--- SOURCE PASSAGE ---
- - -
Similar to other platforms such as Google Web Toolkit or CoffeeScript, you can run Dart by compiling to native JavaScript code. This will make adoption of this platform a bit easier for browser vendors other than Google. However, unlike GWT, which compiles for different targeted browsers, Dart is designed to compile your application to a single JS file targeting only the modern browsers.  Dart is optionally typed (also called documentary types), which means you can use var to assign any type of variable: String, Object, int, etc. You can use the static types as well. Documentary types improve tool integration features such as: code completion, compiler validations, and code-level documentation, which makes developer's lives easier. Darts type system can be considered a hybrid between Java's strong, static typing and JavaScript pure dynamic typing. If no type information is provided on a variable, dynamic is assumed.
- - -
--- DATA EXCERPTS ---
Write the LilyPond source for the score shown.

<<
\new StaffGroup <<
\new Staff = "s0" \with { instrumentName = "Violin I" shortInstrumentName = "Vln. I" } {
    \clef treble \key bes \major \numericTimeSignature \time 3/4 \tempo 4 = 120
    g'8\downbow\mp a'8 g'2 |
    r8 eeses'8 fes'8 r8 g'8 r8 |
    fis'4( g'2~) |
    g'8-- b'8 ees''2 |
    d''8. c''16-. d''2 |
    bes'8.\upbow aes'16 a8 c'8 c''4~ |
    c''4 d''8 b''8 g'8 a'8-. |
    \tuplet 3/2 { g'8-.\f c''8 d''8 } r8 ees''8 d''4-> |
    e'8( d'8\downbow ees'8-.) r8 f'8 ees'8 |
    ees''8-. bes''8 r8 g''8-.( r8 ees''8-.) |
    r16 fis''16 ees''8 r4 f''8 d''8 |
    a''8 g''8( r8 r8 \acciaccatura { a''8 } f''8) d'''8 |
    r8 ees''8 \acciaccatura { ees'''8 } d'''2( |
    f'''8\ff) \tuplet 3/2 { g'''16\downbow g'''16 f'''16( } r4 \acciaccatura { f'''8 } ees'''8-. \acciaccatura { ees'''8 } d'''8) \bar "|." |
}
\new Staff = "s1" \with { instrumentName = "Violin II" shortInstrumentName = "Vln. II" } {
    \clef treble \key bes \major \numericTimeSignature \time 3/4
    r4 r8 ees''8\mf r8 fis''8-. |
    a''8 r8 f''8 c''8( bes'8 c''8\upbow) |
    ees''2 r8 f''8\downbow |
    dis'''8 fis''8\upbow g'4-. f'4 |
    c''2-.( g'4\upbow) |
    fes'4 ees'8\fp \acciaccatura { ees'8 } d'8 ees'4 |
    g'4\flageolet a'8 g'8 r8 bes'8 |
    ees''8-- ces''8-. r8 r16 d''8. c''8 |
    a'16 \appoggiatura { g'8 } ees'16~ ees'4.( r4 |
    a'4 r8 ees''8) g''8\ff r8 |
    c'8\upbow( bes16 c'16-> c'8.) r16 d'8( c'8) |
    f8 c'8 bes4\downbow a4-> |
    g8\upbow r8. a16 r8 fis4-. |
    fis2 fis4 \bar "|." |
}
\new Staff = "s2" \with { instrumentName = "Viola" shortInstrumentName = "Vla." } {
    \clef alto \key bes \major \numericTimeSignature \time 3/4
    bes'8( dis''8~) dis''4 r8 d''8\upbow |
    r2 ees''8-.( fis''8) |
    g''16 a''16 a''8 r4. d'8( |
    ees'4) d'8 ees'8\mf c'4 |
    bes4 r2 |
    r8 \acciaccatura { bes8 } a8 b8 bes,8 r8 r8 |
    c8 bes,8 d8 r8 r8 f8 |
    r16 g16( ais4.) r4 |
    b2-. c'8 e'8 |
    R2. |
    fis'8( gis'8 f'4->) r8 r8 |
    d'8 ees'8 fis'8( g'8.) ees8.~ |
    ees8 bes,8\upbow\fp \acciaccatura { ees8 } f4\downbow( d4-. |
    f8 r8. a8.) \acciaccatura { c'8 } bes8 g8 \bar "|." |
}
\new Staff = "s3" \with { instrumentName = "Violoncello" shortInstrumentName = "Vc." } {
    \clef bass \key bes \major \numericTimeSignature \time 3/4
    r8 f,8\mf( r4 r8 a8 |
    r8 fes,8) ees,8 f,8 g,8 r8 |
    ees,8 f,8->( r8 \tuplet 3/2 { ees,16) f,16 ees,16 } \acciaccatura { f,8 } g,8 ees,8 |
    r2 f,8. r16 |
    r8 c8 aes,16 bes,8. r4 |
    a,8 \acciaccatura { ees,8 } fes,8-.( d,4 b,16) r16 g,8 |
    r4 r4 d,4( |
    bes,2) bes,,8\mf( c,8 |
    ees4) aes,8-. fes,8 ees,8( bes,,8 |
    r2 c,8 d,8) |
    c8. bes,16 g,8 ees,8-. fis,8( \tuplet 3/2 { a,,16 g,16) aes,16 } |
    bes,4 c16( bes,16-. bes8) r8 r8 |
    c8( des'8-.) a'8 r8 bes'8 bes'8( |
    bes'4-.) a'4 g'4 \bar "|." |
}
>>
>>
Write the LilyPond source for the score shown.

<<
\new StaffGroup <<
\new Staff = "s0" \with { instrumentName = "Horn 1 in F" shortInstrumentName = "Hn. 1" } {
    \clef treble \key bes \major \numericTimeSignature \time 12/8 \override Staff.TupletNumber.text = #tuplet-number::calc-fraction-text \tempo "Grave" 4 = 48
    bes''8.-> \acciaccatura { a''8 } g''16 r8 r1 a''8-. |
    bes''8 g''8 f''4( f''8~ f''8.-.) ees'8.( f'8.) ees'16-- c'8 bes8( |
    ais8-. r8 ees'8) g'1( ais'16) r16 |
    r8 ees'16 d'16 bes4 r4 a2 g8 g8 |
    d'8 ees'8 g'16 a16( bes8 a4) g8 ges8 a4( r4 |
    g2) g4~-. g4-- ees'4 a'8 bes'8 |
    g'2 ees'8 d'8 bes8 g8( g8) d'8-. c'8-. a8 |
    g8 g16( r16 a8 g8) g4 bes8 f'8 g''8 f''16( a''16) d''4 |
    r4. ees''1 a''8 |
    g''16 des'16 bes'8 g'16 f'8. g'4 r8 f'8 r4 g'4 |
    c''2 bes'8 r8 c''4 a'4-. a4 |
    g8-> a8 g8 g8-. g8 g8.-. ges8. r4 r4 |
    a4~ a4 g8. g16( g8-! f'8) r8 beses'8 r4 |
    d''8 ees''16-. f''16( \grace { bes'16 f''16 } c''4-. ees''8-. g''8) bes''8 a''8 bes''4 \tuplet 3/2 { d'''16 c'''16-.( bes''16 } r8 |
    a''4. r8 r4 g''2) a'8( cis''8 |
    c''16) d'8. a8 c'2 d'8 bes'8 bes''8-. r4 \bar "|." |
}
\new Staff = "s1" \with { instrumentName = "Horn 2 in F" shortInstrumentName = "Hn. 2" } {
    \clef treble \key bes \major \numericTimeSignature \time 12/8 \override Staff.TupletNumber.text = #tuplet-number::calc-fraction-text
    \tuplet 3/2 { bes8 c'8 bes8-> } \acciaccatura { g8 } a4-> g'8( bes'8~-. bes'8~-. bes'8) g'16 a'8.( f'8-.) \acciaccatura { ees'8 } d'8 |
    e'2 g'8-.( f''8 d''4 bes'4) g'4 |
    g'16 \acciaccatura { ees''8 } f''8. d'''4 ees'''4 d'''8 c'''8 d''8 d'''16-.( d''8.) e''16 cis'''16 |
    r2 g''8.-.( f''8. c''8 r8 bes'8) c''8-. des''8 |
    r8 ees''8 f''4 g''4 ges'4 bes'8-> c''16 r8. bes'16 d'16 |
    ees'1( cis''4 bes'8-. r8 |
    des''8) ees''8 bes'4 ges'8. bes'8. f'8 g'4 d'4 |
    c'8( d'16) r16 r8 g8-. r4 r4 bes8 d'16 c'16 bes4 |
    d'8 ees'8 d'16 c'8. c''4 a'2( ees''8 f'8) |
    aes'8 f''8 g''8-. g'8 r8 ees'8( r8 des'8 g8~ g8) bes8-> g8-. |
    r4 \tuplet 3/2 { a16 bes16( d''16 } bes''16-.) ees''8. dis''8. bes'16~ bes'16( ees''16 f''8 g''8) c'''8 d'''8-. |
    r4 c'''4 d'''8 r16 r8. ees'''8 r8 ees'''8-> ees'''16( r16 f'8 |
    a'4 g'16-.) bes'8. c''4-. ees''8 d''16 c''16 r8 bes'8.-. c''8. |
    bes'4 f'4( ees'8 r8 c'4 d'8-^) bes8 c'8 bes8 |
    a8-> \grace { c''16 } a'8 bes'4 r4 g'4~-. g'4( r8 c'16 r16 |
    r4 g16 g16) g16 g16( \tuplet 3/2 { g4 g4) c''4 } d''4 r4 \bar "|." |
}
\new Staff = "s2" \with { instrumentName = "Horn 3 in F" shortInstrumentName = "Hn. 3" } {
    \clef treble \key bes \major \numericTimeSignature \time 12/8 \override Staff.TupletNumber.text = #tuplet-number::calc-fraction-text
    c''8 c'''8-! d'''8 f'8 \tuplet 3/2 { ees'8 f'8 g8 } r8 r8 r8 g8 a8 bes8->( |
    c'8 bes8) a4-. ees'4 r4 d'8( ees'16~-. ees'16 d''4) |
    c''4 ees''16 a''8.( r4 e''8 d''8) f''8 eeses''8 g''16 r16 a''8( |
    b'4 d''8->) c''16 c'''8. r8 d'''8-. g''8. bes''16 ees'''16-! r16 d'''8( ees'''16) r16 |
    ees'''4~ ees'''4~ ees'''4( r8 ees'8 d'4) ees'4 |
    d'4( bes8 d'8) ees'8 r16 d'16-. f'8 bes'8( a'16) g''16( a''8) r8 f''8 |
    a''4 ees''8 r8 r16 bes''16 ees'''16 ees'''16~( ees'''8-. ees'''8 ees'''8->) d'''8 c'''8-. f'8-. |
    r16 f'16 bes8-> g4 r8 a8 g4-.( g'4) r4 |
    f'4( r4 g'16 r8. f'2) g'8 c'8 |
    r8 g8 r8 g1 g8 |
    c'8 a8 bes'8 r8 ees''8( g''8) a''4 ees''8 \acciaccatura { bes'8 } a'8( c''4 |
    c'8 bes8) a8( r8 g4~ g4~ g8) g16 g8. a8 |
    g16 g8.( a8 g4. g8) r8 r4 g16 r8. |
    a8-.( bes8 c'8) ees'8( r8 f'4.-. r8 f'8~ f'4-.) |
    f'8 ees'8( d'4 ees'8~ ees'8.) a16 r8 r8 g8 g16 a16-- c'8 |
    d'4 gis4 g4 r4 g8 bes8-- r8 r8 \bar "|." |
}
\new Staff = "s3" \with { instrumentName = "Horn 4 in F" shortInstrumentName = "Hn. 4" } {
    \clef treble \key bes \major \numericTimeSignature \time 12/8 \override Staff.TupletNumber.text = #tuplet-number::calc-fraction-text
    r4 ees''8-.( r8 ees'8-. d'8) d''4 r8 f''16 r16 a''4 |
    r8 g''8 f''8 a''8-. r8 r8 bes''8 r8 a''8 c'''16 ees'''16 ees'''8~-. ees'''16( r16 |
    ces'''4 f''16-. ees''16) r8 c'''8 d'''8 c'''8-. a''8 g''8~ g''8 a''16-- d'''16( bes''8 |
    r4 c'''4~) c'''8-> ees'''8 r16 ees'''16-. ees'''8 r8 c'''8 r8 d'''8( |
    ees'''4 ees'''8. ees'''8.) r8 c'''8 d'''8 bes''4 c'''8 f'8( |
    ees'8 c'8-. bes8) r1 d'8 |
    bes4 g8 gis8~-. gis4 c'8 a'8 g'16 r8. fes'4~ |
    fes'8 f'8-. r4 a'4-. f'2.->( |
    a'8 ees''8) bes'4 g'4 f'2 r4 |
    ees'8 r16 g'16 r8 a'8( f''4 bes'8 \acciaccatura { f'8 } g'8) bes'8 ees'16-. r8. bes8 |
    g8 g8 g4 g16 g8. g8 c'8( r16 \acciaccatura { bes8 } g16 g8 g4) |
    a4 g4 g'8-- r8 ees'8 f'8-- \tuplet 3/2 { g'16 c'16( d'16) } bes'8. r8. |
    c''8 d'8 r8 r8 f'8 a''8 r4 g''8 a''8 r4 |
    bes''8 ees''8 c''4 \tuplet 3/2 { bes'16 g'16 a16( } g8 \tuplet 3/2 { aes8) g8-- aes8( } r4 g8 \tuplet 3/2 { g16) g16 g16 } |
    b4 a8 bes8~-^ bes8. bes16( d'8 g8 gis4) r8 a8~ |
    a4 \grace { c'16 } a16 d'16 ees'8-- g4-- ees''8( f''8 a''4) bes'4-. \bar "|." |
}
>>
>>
- - -
--- SET TASK A ---
According to the passage on Dart, what type is assumed for a variable when no type information is provided?
--- SET TASK B ---
Continue the passage on Dart from the point where it stops.

--- EXERCISE RESPONSE A ---
Dynamic.

--- EXERCISE RESPONSE B ---
In addition, Dart has a single-threaded concurrency model based on a concept called Isolates for parallel execution of code. Isolates are great because they don't have a shared-memory model, unlike Java Threads. When compiled to JavaScript, Isolates translate to HTML5 Web Workers. This stateless concurrency model is based on a message-passing middleware used to communicate from one isolate to another. In fact, the Dart runtime starts out (from its main method) within the context of an isolate; essentially, every script containing a "main" method runs in its own isolate.

Dart code can spawn a new Isolate, like Java does a for a new Thread. Isolates are different from threads in that they cannot share memory. They are ideal for creating a plugin architecture since they can be used to load external code dynamically in very much the same way to Python and PHP, but because it run in its own Isolate it will run in its own protected memory space.

On a much smaller scale, Dart also supports the development of Server-Side applications using the Dart Virtual Machine. On the server, Dart features nice I/O libraries for manipulating files and sockets. Most of the Dart libraries work on the server, except for dart:html which is in charge of DOM manipulation.

Dartium, the Dart developer edition of Chromium, is Google's open source version of Chrome. Dartium executes Dart code natively in the browser through an embedded Dart VM. For browsers that do not support Dartium, which is any other browser other than Chrome, there are a set of tools in the Dart ecosystem that might be useful:
  1. dart2js: Compiles all dart files into a single javascript file. 
  2. pub: a package manager much like Maven for Java or Composer for PHP. You can publish your libraries in Github.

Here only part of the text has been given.